Marigold laughed again.
‘No. I was going to say: we’ll have a bit o’ light. That’ll cheer you up, an’ Old Marigold ain’t so mad as what she ain’t got a butt o’ candle in her pocket. You wait. We’ll have a light, an’ then we’ll go an’ have our breffkast. Ain’t daytime yet, but we’ll have breffkast all the same.’
‘No,’he said. ‘No.’
He would explain to her. That would be the best way.
‘Look, Marigold,’ he began. ‘I can’t stay to have breakfast with you because I’m on my way to Wimbledon and I’m in a great hurry. I’ve come from Highgate and I was crossing Green Park when those dogs … You see, I’ve got something very important to do at Wimbledon. It’s to see my wife. I’m afraid she’s very ill.’
‘Dying,’ said Marigold. ‘Dying. Dying.’
‘Yes,’ he admitted. ‘Somehow you’ve guessed it. She is dying, and I’ve got to get to her as quickly as I can.’
‘ ’Course you have.’
Ah, marvellous. She’d taken the point.
‘So, can you show me how to get out of the Palace somewhere else, on the far side where the dogs won’t find me?’
She did not reply. He felt a dart of exasperation. Then he heard her moving in the dark. What was she doing? The answer came at once. There was a scraping sound and a little flare of light sprang up. A match. She had matches. How had a witless old woman like her got hold of matches?
‘Oh, Old Marigold knows them as has matches,’ she said, as if he had spoken his question alou
d. ‘An’ she knows what to barter for ‘em. Oh, yes, Mad Marigold’s a clever one, she is.’
She had lit a candle now. He saw her seamed and creased old face, the nose curling down almost to the lips and hairs sprouting at random under the grass-basket thatch of hair.
‘You come upstairs with me,’ she said. ‘An’ I’ll just get me things together.’
‘Your things?’
‘Yes, got to get me things, if I’m coming with you.’
‘But – but you’re not.’
He sounded ridiculously indignant, even to his own ears.
‘Have to, dear, won’t I, if you’re in a hurry to get to your poor wife,’ she replied, cheerfully unput-off. ‘You ain’t got the sense to get along on your own, an’ that’s a fac’. Setting off across Green Park like that in the middle o’ the night. Stands to reason there’d be dogs. But you wouldn’t see that, you wouldn’t. You just don’t know the half of it.’
She was already mounting a wide staircase, its fine gilt banisters glinting in the wavering flame of her candle-butt. He followed. To be left in the thick dark in the vast maze of the Palace would be senseless.

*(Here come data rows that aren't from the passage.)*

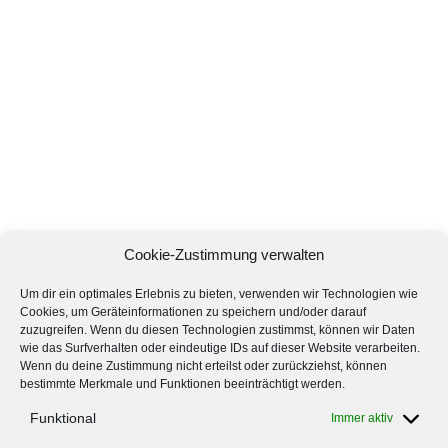
Cookie-Zustimmung verwalten
Um dir ein optimales Erlebnis zu bieten, verwenden wir Technologien wie
Cookies, um Geräteinformationen zu speichern und/oder darauf
zuzugreifen. Wenn du diesen Technologien zustimmst, können wir Daten
wie das Surfverhalten oder eindeutige IDs auf dieser Website verarbeiten.
Wenn du deine Zustimmung nicht erteilst oder zurückziehst, können
bestimmte Merkmale und Funktionen beeinträchtigt werden.
Funktional
Immer aktiv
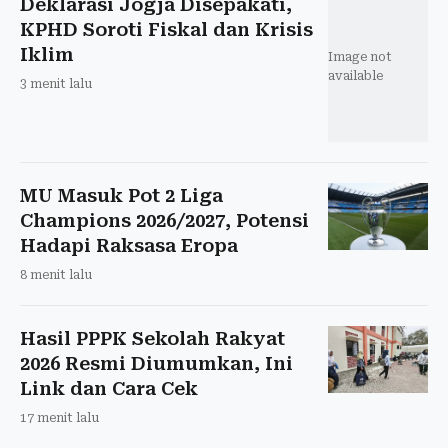
Deklarasi Jogja Disepakati,
KPHD Soroti Fiskal dan Krisis
Iklim
Image not
available
3 menit lalu
MU Masuk Pot 2 Liga
Champions 2026/2027, Potensi
Hadapi Raksasa Eropa
8 menit lalu
Hasil PPPK Sekolah Rakyat
2026 Resmi Diumumkan, Ini
Link dan Cara Cek
17 menit lalu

And it was true enough really that he was an innocent abroad. She was right about that, mad though she might be.
The stairs brought them to a large room on the first floor. He sensed that it occupied probably the whole front corner of the great building, although beyond the halo of light from Marigold’s candle he could see little more than a patch of deep red ceiling, tall walls of a lightish blue colour and what looked like Chinese-type decoration with, below, a dado of heavy gold and red in a bamboo-trellis design.
Standing against the dado was an ancient shopping push-basket with two little wheels and a handle like a walking-stick and beside it, spread out on sheets of old newspaper, was a collection of packets and parcels, bottles and boxes and jampots half-filled with dark liquids. Marigold squatted down and with the dexterity of long practice replaced lids, tied up string and put each item swiftly into its place in the basket.